Authors: David Serino, Amit Sangwan

SUNY Campus: SUNY Poly

Presentation Type: Poster

Location: Old Union Hall

Presentation #: 27

Timeslot: Session C 1:45-2:45 PM

Abstract: Current wireless systems face significant challenges due to spectrum scarcity, dynamic environments, and higher reliability and efficiency. As the number of connected devices and data traffic continues to grow, traditional static modulation schemes and signal processing techniques struggle to adapt to rapidly changing channel conditions, interference, and diverse use-case requirements.

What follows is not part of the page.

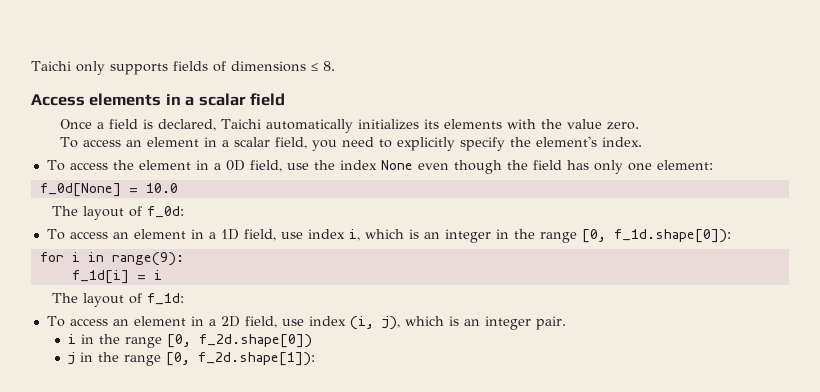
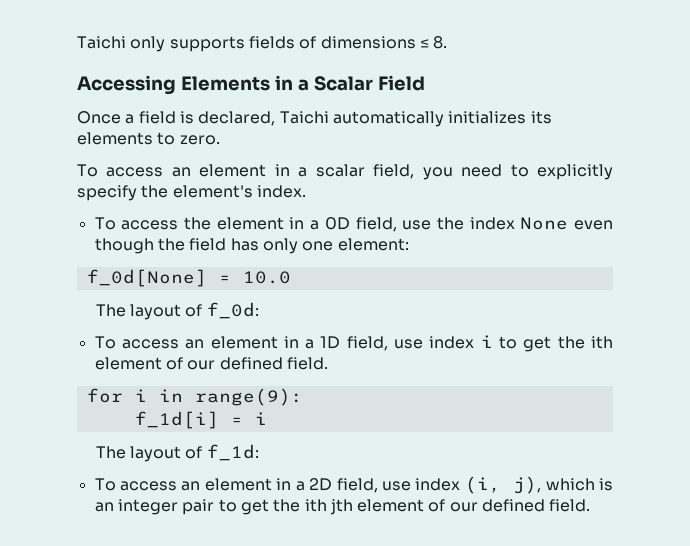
[31,93,286,106] Access elements in a scalar field -> [77,75,425,95] Accessing Elements in a Scalar Field
[506,119,602,129] with the value -> [157,132,176,145] to
[348,229,731,243] i, which is an integer in the range [0, f_1d.shape[0]): -> [480,335,613,352] [94,357,328,370] i to get the ith element of our defined field.
[535,316,566,330] [67,334,312,348] [67,352,315,366] pair. // i in the range [0, f_2d.shape[0]) // j in the range [0, f_2d.shape[1]): -> [182,499,591,515] pair to get the ith jth element of our defined field.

In parallel, Orthogonal Time Frequency Space (OTFS) modulation excels in such conditions by transforming symbols over the delay-doppler domain, offering robustness against rapid channel variations. The ability to quickly switch between modulation schemes based on real-time environmental conditions could significantly enhance spectral efficiency, reduce latency, and improve reliability. Advanced machine learning classifiers enable this dynamic adaptation by identifying optimal modulation schemes and receiver algorithms, ensuring seamless performance across diverse wireless scenarios. To achieve this, we trained a custom classifier model capable of analyzing received input waveforms and dynamically switching receiver algorithms based on the transmitted modulation scheme. Leveraging MATLAB’s deep learning and wireless toolboxes, we designed and trained a model using convolutional neural networks (CNNs) to classify signals from a diverse set of modulation schemes, including BPSK, QPSK, 8PSK, 16QAM, 64QAM, PAM4, GFSK, CPFSK, B-FM, DSB-AM, SSB-AM, and OTFS. The model achieves high accuracy given a synthetic dataset generated under varying channel conditions. By dynamically adapting to specific use-case scenarios, this approach paves the way for more efficient spectrum utilization and enhanced system performance in next-generation wireless networks, such as 5G/6G and IoT applications.